# [Work instructions]
**a.** Answer these three questions from the Braves prospect article, one per line:
(i) What list did Talking Chop release last month?
(ii) In which round of the 2013 amateur draft did the Braves select Carlos Salazar?
(iii) How many professional innings has Salazar thrown?
**b.** List every type of pitch the Braves prospect article attributes to Carlos Salazar.
**c.** Pick up the Braves prospect article after its last sentence and continue it.

═══ Document text ═══

When you compile any list, there will invariably be things that don't make the cut. This is no different for prospects. Last month, Talking Chop released our Top 25 Prospect List, and, as always, there are some intriguing players that were buried a ways down the list or left off entirely. Today, the prospect team breaks down our favorite sleepers: guys who may not have gotten a ton of love from the lists, but are still intriguing.
Carlos Salazar, Right-Handed Starting Pitcher
The Braves’ third-round pick of the 2013 amateur draft this past June was a hard-throwing right-handed high school pitcher out of Kerman, California, just a few miles down the road from Fresno State, where he committed to play baseball before signing with Atlanta. Breaking the supposed draft ethos of the Braves as a team that prefers to focus on high-floor, low-ceiling college arms in the draft, Salazar had some of the best velocity off of the mound in last year’s amateur draft, as he sits in the mid-90’s with his fastball, occasionally touching the upper 90’s. It’s difficult to know exactly what to make of Salazar’s secondary pitches at this point, considering the fact that he’s only thrown 14 professional innings, although most reports indicate that his slider has the potential to be an out pitch in the future, but his changeup and curveball are lagging behind in their development.

═══ Listed entries ═══

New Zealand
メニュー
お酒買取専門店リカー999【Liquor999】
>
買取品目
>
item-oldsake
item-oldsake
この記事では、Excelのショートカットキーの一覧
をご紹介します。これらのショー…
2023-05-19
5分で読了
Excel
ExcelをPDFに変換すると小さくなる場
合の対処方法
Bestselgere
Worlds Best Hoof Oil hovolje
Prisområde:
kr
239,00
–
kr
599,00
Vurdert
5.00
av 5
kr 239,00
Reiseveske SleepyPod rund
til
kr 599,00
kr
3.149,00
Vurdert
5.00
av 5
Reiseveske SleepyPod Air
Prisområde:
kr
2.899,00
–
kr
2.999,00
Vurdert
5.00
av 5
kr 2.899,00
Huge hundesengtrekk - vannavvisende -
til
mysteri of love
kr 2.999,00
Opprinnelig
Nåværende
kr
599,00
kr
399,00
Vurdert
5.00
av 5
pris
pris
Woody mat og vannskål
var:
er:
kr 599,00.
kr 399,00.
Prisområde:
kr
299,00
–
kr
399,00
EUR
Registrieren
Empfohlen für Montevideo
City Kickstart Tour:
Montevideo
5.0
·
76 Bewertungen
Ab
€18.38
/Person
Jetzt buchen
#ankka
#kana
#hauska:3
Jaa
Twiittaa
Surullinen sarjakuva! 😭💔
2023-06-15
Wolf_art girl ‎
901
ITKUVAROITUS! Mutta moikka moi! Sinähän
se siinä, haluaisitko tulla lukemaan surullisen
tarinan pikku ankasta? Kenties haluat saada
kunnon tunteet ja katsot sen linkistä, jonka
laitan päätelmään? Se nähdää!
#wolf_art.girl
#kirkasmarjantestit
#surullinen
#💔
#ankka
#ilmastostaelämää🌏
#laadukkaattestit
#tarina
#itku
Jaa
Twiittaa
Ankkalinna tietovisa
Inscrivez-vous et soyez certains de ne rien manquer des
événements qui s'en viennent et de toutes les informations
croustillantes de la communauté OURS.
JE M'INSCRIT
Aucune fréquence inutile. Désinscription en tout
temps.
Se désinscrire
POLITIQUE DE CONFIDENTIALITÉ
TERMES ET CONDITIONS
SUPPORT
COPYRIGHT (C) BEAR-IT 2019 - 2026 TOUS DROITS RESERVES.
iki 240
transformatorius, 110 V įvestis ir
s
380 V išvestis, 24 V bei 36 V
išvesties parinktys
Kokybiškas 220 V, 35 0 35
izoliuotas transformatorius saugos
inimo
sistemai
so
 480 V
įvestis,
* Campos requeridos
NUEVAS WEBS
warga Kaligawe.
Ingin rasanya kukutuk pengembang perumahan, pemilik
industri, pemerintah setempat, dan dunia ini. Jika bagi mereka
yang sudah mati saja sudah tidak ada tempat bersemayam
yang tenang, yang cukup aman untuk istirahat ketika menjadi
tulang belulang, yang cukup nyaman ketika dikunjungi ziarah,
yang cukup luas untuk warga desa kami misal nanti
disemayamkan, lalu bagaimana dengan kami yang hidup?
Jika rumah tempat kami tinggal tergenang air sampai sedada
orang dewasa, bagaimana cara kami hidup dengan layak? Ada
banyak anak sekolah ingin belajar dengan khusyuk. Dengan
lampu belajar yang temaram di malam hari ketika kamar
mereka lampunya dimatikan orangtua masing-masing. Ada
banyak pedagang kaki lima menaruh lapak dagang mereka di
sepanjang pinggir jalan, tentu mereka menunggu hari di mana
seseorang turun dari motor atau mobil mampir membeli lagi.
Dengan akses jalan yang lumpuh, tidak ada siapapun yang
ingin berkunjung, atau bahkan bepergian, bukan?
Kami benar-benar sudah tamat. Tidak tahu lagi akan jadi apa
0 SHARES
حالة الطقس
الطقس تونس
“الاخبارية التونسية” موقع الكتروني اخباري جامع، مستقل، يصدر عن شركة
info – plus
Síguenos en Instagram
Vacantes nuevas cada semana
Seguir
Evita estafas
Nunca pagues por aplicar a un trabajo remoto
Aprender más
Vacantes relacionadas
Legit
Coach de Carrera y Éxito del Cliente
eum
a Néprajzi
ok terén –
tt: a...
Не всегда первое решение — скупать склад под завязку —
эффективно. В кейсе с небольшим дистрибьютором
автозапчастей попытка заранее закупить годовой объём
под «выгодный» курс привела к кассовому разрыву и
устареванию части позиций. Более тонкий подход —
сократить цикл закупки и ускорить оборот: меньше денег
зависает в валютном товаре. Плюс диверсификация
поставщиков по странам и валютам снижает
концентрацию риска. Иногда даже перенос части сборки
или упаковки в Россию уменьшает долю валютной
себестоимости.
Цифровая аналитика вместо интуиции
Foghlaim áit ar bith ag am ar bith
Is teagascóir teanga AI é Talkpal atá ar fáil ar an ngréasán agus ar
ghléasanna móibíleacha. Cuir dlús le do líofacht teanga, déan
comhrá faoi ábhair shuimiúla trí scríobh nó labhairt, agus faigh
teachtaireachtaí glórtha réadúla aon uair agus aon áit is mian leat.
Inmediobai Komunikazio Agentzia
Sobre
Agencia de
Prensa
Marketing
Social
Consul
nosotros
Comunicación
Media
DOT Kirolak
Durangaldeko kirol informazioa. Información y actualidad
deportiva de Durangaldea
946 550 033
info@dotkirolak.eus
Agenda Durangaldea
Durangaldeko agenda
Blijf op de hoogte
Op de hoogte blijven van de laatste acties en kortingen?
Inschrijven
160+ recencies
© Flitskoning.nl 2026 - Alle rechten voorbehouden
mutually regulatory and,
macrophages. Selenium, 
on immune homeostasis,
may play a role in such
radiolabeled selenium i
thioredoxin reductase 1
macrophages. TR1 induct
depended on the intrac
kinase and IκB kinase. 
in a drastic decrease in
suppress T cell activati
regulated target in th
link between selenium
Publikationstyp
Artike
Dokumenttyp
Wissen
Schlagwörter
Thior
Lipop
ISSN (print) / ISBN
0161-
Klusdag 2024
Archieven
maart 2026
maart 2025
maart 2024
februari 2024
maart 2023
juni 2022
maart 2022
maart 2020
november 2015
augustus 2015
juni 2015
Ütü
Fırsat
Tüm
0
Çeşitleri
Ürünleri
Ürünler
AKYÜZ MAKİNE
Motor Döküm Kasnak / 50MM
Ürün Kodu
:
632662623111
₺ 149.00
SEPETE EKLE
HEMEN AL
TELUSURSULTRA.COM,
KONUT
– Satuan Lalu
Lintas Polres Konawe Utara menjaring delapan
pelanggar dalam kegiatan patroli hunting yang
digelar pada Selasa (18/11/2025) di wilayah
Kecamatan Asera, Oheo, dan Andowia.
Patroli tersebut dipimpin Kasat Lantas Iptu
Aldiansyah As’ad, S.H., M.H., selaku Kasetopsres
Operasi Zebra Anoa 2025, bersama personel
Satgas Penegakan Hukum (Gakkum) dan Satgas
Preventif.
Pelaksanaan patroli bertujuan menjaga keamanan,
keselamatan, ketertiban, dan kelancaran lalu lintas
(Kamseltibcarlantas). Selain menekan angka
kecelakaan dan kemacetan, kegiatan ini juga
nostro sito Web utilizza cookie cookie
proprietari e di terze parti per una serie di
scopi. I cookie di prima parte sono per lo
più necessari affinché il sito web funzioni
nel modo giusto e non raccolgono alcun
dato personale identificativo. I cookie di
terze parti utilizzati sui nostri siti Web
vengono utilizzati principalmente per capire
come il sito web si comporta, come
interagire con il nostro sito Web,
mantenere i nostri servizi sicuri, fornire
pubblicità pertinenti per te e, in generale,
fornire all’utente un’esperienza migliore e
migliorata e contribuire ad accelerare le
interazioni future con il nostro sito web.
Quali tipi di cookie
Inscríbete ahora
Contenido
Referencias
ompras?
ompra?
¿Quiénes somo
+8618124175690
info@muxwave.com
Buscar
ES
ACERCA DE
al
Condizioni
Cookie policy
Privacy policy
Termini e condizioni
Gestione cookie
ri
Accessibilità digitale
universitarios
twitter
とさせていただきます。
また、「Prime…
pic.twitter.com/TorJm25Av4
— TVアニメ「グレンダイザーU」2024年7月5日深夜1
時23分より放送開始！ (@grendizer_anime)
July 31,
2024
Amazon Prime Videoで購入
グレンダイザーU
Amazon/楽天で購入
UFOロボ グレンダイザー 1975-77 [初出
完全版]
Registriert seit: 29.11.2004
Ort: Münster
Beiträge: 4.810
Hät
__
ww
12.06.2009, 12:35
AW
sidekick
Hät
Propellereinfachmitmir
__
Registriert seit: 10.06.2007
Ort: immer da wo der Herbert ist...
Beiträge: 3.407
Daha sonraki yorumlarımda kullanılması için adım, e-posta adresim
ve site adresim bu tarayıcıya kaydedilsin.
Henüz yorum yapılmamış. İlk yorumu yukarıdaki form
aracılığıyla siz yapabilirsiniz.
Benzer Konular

═══

# [Set of answers]
**a.**
(i) The Top 25 Prospect List
(ii) The third round
(iii) 14

**b.** Fastball, slider, changeup, curveball

**c.**
It shouldn't be surprising that Salazar has a substantial amount of development left before we can really begin accurately projecting his potential future impact with the Braves, but I’m of the opinion that his outstanding velocity and wipeout slider could plausibly give him the ability to be a mid-rotation starter for Atlanta in the future. However, there is a line of thought that would suggest that Salazar’s relatively short stature (he’s around 6 feet tall), lack of projectability (despite being only 19 years old), and the uncertainty surrounding his other secondary pitches would better suit him to a relief role in the future as a high-strikeout, high-leverage option out of the bullpen. It will be interesting to follow Salazar’s progress this year as he gains more experience and pitches more innings in Danville. If he continues to strike out batters at an impressive rate and adds refinement to his control, command, and secondary pitches, Salazar could become a hot name and an extremely intriguing prospect to keep an eye on in the future.
- Ian Morris
Daniel Castro, Second Baseman
If you haven’t heard the name yet, I don’t blame you. Castro was originally signed as an international free agent in 2009 as a 17-year-old, going straight to the Dominican Summer League in 2010 and 2011. Since then, he has spent much of his time playing in his home country of Mexico.
Castro finally came over to the states for the first this past summer, playing 26 games for high-A Lynchburg. The 5’11" 170 lb middle infielder spent most of his time at 2B, posting a .284/.337/.318 triple slash in 95 PA. The past two seasons in Mexico, he put up a very respectable .303/.330/.464 line, being named an All-Star in 2013. Castro, playing at age 21 this season, was by far the youngest player on the Lynchburg roster in 2013, and I presume that’s where he will begin in 2014. It is interesting to see the Braves push him to an advanced level for his age, especially considering it was his first time playing professional baseball in the US.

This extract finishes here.